Of course the type of product being sold, length of sales cycle, level of complexity, sales cycle costs, price, etc. all play a part in this dance.
One of the most significant challenges has always been in closing this gap between Marketing and Sales. Sales is charged with delivering on quota; marketing is charged with creating the collateral that you mention and programs or campaigns to generate demand that result in high scoring ready to buy leads.
Sales 2.0 in my mind means that the tools and technology can, when leveraged correctly and collaboratively, close that gap.
I believe a more symptomatic problem is the fact that most folks are still focusing on the specific person who raise their hand with that registration.
Rarely in B2B where the product is complex and the selling/evaluation cycles are long is that single person responsible for the purchase. Typically there are layers of approval and several buying factions who will determine product requirements. Even though most of us know this, sales still phone hounds that individual and marketing cranks up the email offer machine.
When the economic buying power is limited by general market conditions as it is today and both sales and marketing teams are tackling the lead scoring and nurturing process at the specific individual level several things start to happen. Pressure builds for marketing to DELIVER more leads with similar pressure for sales to DELIVER pipeline/revenue.
How many times does the conversation occur where marketing says to sales, “just tell me what you want me to do, what campaigns can I execute in your territory?” and sales says “just give me what you’ve got, calling them is better than calling cold.”
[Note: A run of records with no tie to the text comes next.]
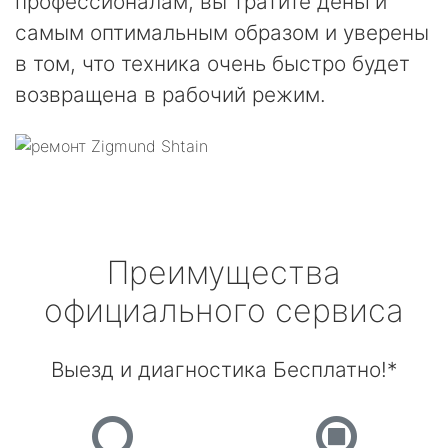
профессионалам, вы тратите деньги
самым оптимальным образом и уверены
в том, что техника очень быстро будет
возвращена в рабочий режим.
Преимущества
официального сервиса
Выезд и диагностика Бесплатно!*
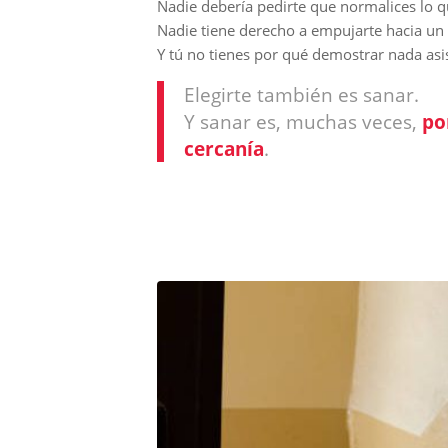
Nadie debería pedirte que normalices lo qu
Nadie tiene derecho a empujarte hacia un 
Y tú no tienes por qué demostrar nada asi
Elegirte también es sanar.
Y sanar es, muchas veces,
po
cercanía
.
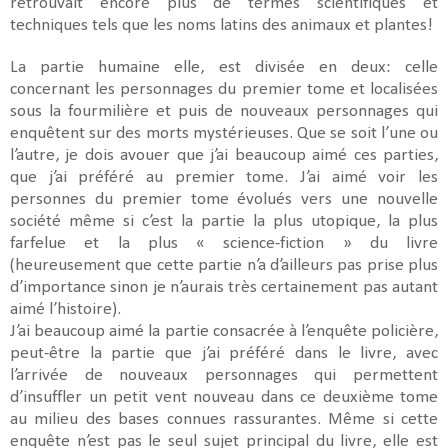
retrouvait encore plus de termes scientifiques et
techniques tels que les noms latins des animaux et plantes!
La partie humaine elle, est divisée en deux: celle
concernant les personnages du premier tome et localisées
sous la fourmilière et puis de nouveaux personnages qui
enquêtent sur des morts mystérieuses. Que se soit l’une ou
l’autre, je dois avouer que j’ai beaucoup aimé ces parties,
que j’ai préféré au premier tome. J’ai aimé voir les
personnes du premier tome évolués vers une nouvelle
société même si c’est la partie la plus utopique, la plus
farfelue et la plus « science-fiction » du livre
(heureusement que cette partie n’a d’ailleurs pas prise plus
d’importance sinon je n’aurais très certainement pas autant
aimé l’histoire).
J’ai beaucoup aimé la partie consacrée à l’enquête policière,
peut-être la partie que j’ai préféré dans le livre, avec
l’arrivée de nouveaux personnages qui permettent
d’insuffler un petit vent nouveau dans ce deuxième tome
au milieu des bases connues rassurantes. Même si cette
enquête n’est pas le seul sujet principal du livre, elle est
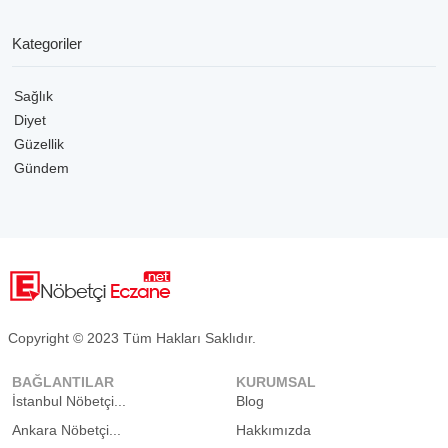
Kategoriler
Sağlık
Diyet
Güzellik
Gündem
Copyright © 2023 Tüm Hakları Saklıdır.
BAĞLANTILAR
KURUMSAL
İstanbul Nöbetçi...
Blog
Ankara Nöbetçi...
Hakkımızda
When the Marketing Funnel that you mention is light on “ready to buy” leads, or well nurtured high scoring leads, something has to be passed to pass along to sales even though they are really just registrants.
If the Sales pipeline is light on active evaluation cycles the sales person begins to do their own marketing i.e cold calling, emailing, or they simply pass the pressure along to those that are evaluating products.
In this Sales 2.0 world these two efforts must become unified. In my mind Sales 2.0 does not only mean that we have the tools to Socially Network, Track, Nurture, and Email to discover leads. It also means that we have the tools to discover, detect, and solve likely challenges being faced by our prospects.
From a pure prospecting point of view, I believe that there is significant value in both sales and marketing discussing the campaign trending data particular to an individual target at the company and industry level. This information typically resides in marketing before an individual “lead” is ever identified.
If there is evidence that many people from a specific company or industry are hitting your web site and consuming your collateral offers then that is an indication that the company or industry is looking to solve a problem. If sales and marketing understand who the most active targets are at the prospect company or industry level they can develop and communicate even more pertinent value and actually earn the right of entry to prove to the prospective company that the problem can be solved.
From a marketing perspective they can find more contacts that might be interested in their nurturing educational offers. Sales can focus on discovering specific business issues and decision makers where the product can deliver value. Collaboratively, sales and marketing can create and execute a penetration strategy that is focused and valuable to both the target company and the pursuing vendor.
Even though we operate in a Sales 2.0 environment the Sales 1.0 method of discovering a prospect that has the need to buy and creating a willingness to evaluate your products is still the rule that creates the gold.
Thanks again for the great posts. I enjoyed your book and appreciate your contributions.